Details
-
Bug
-
Status: Closed
-
Major
-
Resolution: Not A Problem
-
1.17.1
-
None
-
None
Description
I am observing a problem where after recovery from a checkpoint the Kafka source watermarks would start to diverge not honoring the watermark alignment setting I have applied.
I have a Kafka source which reads a topic with 32 partitions. I am applying the following watermark strategy:
new EventAwareWatermarkStrategy[KeyedKafkaSourceMessage]](msg => msg.value.getTimestamp) .withWatermarkAlignment("alignment-sources-group", time.Duration.ofMillis(sourceWatermarkAlignmentBlocks))
This works great up until my job needs to recover from checkpoint. Once the recovery takes place, no alignment is taking place any more. This can best be illustrated by looking at the watermark metrics for various operators in the image:
You can see how the watermarks disperse after the recovery. Trying to debug the problem I noticed that before the failure there would be calls in
SourceCoordinator::announceCombinedWatermark()
after the recovery, no calls get there, so no value for
watermarkAlignmentParams.getMaxAllowedWatermarkDrift()
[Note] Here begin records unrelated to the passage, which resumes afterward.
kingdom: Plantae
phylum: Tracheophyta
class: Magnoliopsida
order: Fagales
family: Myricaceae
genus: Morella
is ever read. I can manually fix the problem If I stop the job, clear all state from Zookeeper and then manually start Flink providing the last checkpoint with
'–fromSavepoint'
flag. This would cause the SourceCoordinator to be constructed properly and watermark drift to be checked. Once recovery manually watermarks would again converge to the allowed drift as seen in the metrics:
Let me know If I can be helpful by providing any more information.